NARRADORA – Tudo segue em silêncio, até ao acampamento. A monitora vai de mão dada com Pedro, que vai a chorar. Ao chegar ao acampamento, os meninos vão para as actividades, mas Pedro não quer participar, e vai para a sua tenda, chorar, depois de ter ouvido o monitor a ralhar com ele, e depois de o ter humilhado e envergonhado. A monitora tenta chama-lo, mas ele não quer, ela fica preocupada.
MONITORA – Pedro, querido…deixa-me entrar…quero saber como estás.
PEDRO (a chorar) – Vai-te embora…! Eu quero ir embora…liga aos meus pais. Eu não quero ficar aqui nem mais um minuto.
MONITORA – Óh, lindo…abre a tenda…eu quero falar contigo.
PEDRO (a chorar) – Mas eu não quero falar contigo…só quero ir embora.
MONITORA – Por favor…deixa-me falar contigo…eu sou tua amiga.
PEDRO (a chorar) – Não és nada…vai-te embora…és amiga daquele…vai para a beira dele.
(A monitora entra na tenda de Pedro)
PEDRO (a chorar encolhido) – Vai-te embora.
MONITORA – Então, querido…?
PEDRO (a chorar) – Para que é que me estás a chamar querido…? Tu não gostas de mim. Só chamamos queridos a quem gostamos mesmo.
MONITORA – Mas é claro que gosto de ti…! É por isso que te chamo querido…
PEDRO (a chorar) – Não gostas.
NARRADORA – A monitora agarra em Pedro, puxa-o, senta-o à beira dela, abraça-o, ele chora.
MONITORA – Óh lindo…então…? O que é que se passa?
PEDRO (a chorar) – Eu nunca mais quero vir para este acampamento…nunca mais quero olhar para aquele…
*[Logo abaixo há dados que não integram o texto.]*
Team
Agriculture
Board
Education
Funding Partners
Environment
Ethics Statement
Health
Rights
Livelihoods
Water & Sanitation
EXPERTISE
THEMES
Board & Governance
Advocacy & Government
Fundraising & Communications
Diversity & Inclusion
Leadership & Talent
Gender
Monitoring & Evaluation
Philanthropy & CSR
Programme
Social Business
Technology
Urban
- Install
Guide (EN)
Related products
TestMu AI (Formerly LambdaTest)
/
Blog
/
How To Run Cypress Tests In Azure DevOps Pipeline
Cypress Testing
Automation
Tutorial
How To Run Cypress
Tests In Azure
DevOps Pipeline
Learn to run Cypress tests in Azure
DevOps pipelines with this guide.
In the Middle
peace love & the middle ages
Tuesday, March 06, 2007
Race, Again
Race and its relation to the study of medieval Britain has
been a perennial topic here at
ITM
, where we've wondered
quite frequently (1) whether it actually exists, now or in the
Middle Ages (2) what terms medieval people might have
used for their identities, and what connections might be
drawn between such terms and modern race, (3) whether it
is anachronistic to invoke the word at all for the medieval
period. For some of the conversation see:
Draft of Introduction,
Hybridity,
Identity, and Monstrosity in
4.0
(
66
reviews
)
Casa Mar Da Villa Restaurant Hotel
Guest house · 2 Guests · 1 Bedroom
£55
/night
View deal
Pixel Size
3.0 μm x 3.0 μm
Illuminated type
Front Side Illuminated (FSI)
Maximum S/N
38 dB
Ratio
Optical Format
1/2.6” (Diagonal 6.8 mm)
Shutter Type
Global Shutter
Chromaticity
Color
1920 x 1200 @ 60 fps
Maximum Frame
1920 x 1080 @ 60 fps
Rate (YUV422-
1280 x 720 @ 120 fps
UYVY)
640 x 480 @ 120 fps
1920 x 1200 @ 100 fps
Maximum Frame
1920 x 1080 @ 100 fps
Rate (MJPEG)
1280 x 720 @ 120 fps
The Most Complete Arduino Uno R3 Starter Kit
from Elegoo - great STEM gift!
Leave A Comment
MONITORA – Com o David…? Eu sei que estás magoado com ele, e tens toda a razão…mas sabes, ele ficou muito assustado…e muito preocupado, por não saber de ti. Claro que ele disse-te coisas muito más, e muito feias, mas não lhe ligues. Ele falou de cabeça quente, estava nervoso e assustado, e quando isso acontece, dizemos coisas que não queríamos. Mas nada do que ele disse é verdade.
PEDRO – Não quero saber…ele disse…eu quero ir embora. Não quero mais vê-lo, nem ficar aqui.
MONITORA – Aqui toda a gente gosta de ti. Não queres estar com o Paulo… estás comigo, e com os meninos.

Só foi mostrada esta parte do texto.